**DATA FOR PROCESSING:**
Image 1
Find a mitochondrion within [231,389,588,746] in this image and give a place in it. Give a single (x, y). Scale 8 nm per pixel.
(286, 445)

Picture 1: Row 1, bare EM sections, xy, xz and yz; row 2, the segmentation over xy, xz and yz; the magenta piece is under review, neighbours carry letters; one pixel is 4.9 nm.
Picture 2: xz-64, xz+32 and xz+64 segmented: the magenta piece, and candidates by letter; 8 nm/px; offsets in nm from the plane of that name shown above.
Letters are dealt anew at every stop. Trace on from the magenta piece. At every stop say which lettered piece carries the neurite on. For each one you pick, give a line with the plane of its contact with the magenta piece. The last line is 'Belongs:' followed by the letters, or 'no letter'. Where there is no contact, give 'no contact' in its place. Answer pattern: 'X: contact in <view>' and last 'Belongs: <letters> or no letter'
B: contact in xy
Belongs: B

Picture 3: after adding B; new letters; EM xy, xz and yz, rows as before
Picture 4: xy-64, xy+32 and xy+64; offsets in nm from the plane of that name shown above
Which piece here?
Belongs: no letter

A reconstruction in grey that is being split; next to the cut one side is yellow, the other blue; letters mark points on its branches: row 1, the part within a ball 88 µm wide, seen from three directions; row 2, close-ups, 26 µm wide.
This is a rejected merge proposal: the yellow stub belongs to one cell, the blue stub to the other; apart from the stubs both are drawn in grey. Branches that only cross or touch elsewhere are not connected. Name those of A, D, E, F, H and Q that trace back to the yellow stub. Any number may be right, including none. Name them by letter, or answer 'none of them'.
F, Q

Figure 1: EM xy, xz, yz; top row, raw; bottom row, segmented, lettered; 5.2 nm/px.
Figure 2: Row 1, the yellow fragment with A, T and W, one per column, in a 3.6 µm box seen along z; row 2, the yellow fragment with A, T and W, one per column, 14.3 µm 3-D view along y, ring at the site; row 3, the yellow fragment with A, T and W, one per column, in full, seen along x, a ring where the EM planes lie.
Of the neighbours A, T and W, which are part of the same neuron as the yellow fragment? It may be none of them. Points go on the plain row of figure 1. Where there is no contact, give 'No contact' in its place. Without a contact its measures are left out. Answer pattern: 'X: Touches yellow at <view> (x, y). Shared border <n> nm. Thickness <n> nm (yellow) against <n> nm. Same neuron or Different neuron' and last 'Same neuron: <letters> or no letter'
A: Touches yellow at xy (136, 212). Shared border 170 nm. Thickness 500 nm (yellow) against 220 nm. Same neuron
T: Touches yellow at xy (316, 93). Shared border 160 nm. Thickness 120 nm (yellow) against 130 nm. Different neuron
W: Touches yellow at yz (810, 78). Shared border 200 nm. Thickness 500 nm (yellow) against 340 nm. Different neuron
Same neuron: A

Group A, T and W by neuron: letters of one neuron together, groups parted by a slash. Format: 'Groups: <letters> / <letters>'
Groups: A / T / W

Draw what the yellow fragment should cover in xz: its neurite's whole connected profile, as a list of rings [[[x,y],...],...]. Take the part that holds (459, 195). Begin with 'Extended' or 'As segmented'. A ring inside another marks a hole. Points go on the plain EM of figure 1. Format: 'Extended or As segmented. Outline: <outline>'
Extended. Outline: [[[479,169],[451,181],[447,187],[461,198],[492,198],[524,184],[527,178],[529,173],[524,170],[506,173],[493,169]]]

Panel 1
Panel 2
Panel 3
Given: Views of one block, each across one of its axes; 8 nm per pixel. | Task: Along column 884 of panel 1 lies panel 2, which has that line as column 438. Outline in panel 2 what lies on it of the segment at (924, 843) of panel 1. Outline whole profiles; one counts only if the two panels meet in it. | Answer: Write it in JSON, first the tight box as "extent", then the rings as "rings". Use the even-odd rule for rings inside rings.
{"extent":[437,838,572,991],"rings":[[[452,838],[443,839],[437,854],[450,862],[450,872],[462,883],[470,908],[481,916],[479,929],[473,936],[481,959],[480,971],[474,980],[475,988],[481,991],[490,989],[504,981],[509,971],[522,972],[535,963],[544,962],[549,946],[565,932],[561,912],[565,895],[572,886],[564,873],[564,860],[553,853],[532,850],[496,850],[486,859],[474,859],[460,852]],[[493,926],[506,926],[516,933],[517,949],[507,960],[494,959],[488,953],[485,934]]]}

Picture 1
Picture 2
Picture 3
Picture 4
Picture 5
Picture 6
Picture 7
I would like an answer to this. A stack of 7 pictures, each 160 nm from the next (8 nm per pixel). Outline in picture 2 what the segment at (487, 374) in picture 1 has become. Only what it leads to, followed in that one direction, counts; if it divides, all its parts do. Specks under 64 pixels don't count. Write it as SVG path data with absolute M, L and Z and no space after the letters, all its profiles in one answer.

**DIRECTIONS FOR THIS TASK:** Where a line of the data includes the string "after", list that line.

**PROBLEM SOLUTION:**
Picture 3: after adding B; new letters; EM xy, xz and yz, rows as before
I would like an answer to this. A stack of 7 pictures, each 160 nm from the next (8 nm per pixel). Outline in picture 2 what the segment at (487, 374) in picture 1 has become. Only what it leads to, followed in that one direction, counts; if it divides, all its parts do. Specks under 64 pixels don't count. Write it as SVG path data with absolute M, L and Z and no space after the letters, all its profiles in one answer.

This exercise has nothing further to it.